- 2011年6月13日 04:35
- 萌え4コマ
前回のコミティアでちらっと買ってみたテンヤさんの同人誌が、気になって、商業作品が出ていることを知りなればかしと買ってみました。重度のシスコンで身内相手ながらストーカーばりに溺愛する見た目真面目メガネ教師・桜木眞一と、そんな彼が担任を務めるクラスで学ぶ当該妹は常軌を逸した兄の振る舞いと纏わり付きに鉄拳制裁、冷淡でつっけんどんな言葉遣いながら見た目美幼女高生・桜木まゆ。そんなデレまくりの兄と決してデレない妹の「公私混同?なにそれ」な学校生活を描いた4コマ漫画でございます。
無表情かつ標準ジト目仕様ながら幼児体型と兄に対する手荒さをひそかに気にしてる桜木まゆは、風変わりな体裁のマスコットよろしく異様に愛くるしく、それにひきかえ彼女以外の登場キャラ(描画)がどうにも粗雑に感じられてしまうという面もあってか、押しても引いても"まゆ大好き"。そんな妹のことを箸の上げ下ろしに至るまでラブ直情径行シスコン原理主義テロリスト眞一は、その存在自体読者的に不愉快極まりなくて、そんな兄に決してデレないでいてくれるまゆだからますます大好きになっちゃうめくるめくアウフヘーベン(止揚)。
そういえば、ちょっと前の新聞に「守りたい僕の宝物」というタイトルの8歳の男の子からの投稿が載っていまして。
「去年、妹が生まれた。僕にそっくりだ。生後1か月して指をチュッとしゃぶるようになって、顔もどんどんかわいくなってきた。2か月になり、僕があやすと、笑うようになった。少しずつ育っていく妹を見ていると、すごいと思う。僕が学校から帰ってくると、いつもニコニコだ。だから、僕は走って帰る。これからもずっと守ってあげたい。海賊でも見付けられない僕の宝物」(月森による要約版)。
これなんてまさに眞一の妹に対する思いそのものですよね。宝物なんですよ、まゆは、彼にとって。
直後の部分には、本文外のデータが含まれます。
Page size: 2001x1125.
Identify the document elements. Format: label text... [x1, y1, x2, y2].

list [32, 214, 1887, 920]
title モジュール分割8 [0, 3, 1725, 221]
そして宝物っていうのは、使ったり食べたり、ましてや売り払って対価を得るものではなく、鍵付きの箱に入れてどこか奥の方に隠しておくものじゃないですか。下手な海賊やどこぞの馬骨冒険者に見つかって、奪い取られてしまわないように。
まゆに対するそんな思いを、眞一は"暫定的に"恋愛だと見なして(思い込んで)、その実恋愛という"奥の方"に、シスコンという"めんどくさい罠"を張り巡らせて大切な宝物を隠し、守ろうとしているんじゃないでしょうかねえ。呆れられたり迷惑がられたり軽蔑されたり終いには殴られたり、ややもすると痛々しい兄妹間の愛執×嫌悪の日常はしかし、描かれるのがほぼ学校生活オンリーであり、より多くの時間をともに過ごしているであろう家での生活があまりクローズアップされてないので、無論ベタベタではあるものの思ったほどベタつきません。
そんな手ざわりは、本人たちも意識してない似通っている部分、好み、行動様式をサブキャラクターに気づかせるなどほんのりな微笑ましさも織り成して。考えてみれば、誰かを守ったり、誰かに守られたりするのって、勇者やお姫様みたいに格好良く出来ることじゃないんだ。それが兄妹であればなおのこと。
ちなみに、2巻と3巻(最終巻)も近いうちに読もうと思っているので、今後の展開に期待することとか書いても仕方ないけれど、眞一とのそこはかとない縁を予感させる男勝りの養護教諭・神奈月子さんはせめて、まゆの十分の一だけでもいいから、もっとかわいく描かれてて欲しいなあ。